Return each line of the listing below that contains the string "github".

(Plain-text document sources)
══════════
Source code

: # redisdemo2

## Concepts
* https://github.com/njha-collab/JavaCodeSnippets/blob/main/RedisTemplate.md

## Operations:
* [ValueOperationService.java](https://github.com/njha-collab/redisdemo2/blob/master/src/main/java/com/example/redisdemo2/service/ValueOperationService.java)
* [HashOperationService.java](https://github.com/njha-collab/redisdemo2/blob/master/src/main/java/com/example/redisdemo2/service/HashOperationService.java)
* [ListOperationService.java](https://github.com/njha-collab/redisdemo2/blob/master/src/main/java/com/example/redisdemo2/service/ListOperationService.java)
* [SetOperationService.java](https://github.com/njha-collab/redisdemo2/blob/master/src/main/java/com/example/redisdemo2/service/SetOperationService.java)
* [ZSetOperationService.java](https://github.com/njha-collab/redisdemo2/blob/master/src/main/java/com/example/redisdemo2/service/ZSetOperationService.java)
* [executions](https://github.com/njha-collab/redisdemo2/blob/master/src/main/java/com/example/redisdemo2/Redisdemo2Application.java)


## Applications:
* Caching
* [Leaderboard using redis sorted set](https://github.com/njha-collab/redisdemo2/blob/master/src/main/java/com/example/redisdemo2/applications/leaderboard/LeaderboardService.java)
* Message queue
══════════
## Solution below
* https://github.com/njha-collab/JavaCodeSnippets/blob/main/RedisTemplate.md
* [ValueOperationService.java](https://github.com/njha-collab/redisdemo2/blob/master/src/main/java/com/example/redisdemo2/service/ValueOperationService.java)
* [HashOperationService.java](https://github.com/njha-collab/redisdemo2/blob/master/src/main/java/com/example/redisdemo2/service/HashOperationService.java)
* [ListOperationService.java](https://github.com/njha-collab/redisdemo2/blob/master/src/main/java/com/example/redisdemo2/service/ListOperationService.java)
* [SetOperationService.java](https://github.com/njha-collab/redisdemo2/blob/master/src/main/java/com/example/redisdemo2/service/SetOperationService.java)
* [ZSetOperationService.java](https://github.com/njha-collab/redisdemo2/blob/master/src/main/java/com/example/redisdemo2/service/ZSetOperationService.java)
* [executions](https://github.com/njha-collab/redisdemo2/blob/master/src/main/java/com/example/redisdemo2/Redisdemo2Application.java)
* [Leaderboard using redis sorted set](https://github.com/njha-collab/redisdemo2/blob/master/src/main/java/com/example/redisdemo2/applications/leaderboard/LeaderboardService.java)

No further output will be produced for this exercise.